=== Section Start ===

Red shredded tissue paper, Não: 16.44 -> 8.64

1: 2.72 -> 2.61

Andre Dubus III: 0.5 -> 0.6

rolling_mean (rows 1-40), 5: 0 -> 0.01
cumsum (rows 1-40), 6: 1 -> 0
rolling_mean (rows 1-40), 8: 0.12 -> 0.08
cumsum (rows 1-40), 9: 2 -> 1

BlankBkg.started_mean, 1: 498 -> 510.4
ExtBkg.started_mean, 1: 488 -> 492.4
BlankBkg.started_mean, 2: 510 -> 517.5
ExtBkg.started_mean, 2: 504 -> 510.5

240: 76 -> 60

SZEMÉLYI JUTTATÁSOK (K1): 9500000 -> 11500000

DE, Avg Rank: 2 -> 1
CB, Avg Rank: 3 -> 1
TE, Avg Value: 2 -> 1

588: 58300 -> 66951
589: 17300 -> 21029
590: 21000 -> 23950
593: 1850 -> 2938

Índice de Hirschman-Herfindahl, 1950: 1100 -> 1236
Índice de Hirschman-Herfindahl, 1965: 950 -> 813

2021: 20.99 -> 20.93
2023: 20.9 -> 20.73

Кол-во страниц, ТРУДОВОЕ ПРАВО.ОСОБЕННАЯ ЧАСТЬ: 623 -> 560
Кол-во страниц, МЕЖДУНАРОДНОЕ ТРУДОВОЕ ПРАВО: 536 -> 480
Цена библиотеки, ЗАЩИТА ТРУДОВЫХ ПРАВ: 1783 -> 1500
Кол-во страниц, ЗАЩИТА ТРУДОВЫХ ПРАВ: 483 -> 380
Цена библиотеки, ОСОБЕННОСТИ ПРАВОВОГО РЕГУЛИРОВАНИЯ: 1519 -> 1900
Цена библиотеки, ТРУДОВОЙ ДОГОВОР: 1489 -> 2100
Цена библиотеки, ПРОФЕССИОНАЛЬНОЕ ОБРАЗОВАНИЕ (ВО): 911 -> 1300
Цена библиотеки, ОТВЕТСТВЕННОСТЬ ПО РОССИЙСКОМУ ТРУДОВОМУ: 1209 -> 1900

=== Section End ===

ACTIVITY
Retype the lines above without alteration. The first is the one containing "590: 21000 -> 23950", and the last is the final line of the data.

ANSWER TO THIS PROBLEM
590: 21000 -> 23950
593: 1850 -> 2938

Índice de Hirschman-Herfindahl, 1950: 1100 -> 1236
Índice de Hirschman-Herfindahl, 1965: 950 -> 813

2021: 20.99 -> 20.93
2023: 20.9 -> 20.73

Кол-во страниц, ТРУДОВОЕ ПРАВО.ОСОБЕННАЯ ЧАСТЬ: 623 -> 560
Кол-во страниц, МЕЖДУНАРОДНОЕ ТРУДОВОЕ ПРАВО: 536 -> 480
Цена библиотеки, ЗАЩИТА ТРУДОВЫХ ПРАВ: 1783 -> 1500
Кол-во страниц, ЗАЩИТА ТРУДОВЫХ ПРАВ: 483 -> 380
Цена библиотеки, ОСОБЕННОСТИ ПРАВОВОГО РЕГУЛИРОВАНИЯ: 1519 -> 1900
Цена библиотеки, ТРУДОВОЙ ДОГОВОР: 1489 -> 2100
Цена библиотеки, ПРОФЕССИОНАЛЬНОЕ ОБРАЗОВАНИЕ (ВО): 911 -> 1300
Цена библиотеки, ОТВЕТСТВЕННОСТЬ ПО РОССИЙСКОМУ ТРУДОВОМУ: 1209 -> 1900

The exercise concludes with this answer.